- _To-do item 1_
Please give every line of the records below as a JSON list of strings, one string per line, without blank lines and without the pictures.

- _Source passage_

This post is less about weightlifting technique, per se, and more about finding drive and motivation to accomplish the goals you want to achieve.

When I first started my journey towards getting in shape, towards running marathons, getting involved in crossfit, and competing in weightlifting…I did it because I was inspired by others and their accomplishments – I was inspired by what my friends, colleagues & peers were doing and what they could do, and the goals they achieved.

I started simply by being inspired by a co-worker who was training for his first half-marathon, and decided heck, I’ll try that myself…what do I have to lose other than feeling better about myself each day for trying to work towards a more positive goal. Even if I wasn’t the best “runner” ever, or ended up finishing in the bottom half of all racers, I was working towards a positive change each day.

And well…one thing leads to another

and that brings me to where I am today.

But, I see a lot of you also wanting to make change in your lives…wishing upon being healthier, being stronger – and it seems too steep of a mountain to climb.

[Dataset entries]
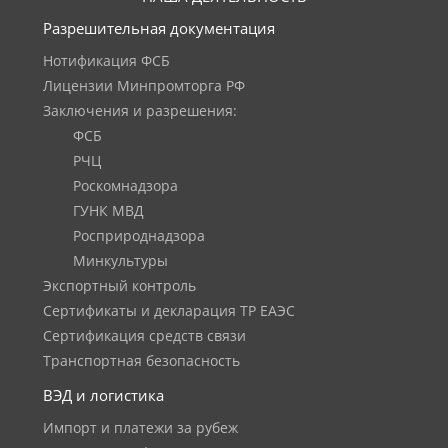
Разрешительная документация
Нотификация ФСБ
Лицензии Минпромторга РФ
Заключения и разрешения:
ФСБ
РЧЦ
Роскомнадзора
ГУНК МВД
Росприроднадзора
Минкультуры
Экспортный контроль
Сертификаты и декларация ТР ЕАЭС
Сертификация средств связи
Транспортная безопасность
ВЭД и логистика
Импорт и платежи за рубеж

- _To-do item 2_
In the post about motivation above, who was training for a first half-marathon?

- _Final answer 1_
[
  "Разрешительная документация",
  "Нотификация ФСБ",
  "Лицензии Минпромторга РФ",
  "Заключения и разрешения:",
  "ФСБ",
  "РЧЦ",
  "Роскомнадзора",
  "ГУНК МВД",
  "Росприроднадзора",
  "Минкультуры",
  "Экспортный контроль",
  "Сертификаты и декларация ТР ЕАЭС",
  "Сертификация средств связи",
  "Транспортная безопасность",
  "ВЭД и логистика",
  "Импорт и платежи за рубеж"
]

- _Final answer 2_
A co-worker of the writer.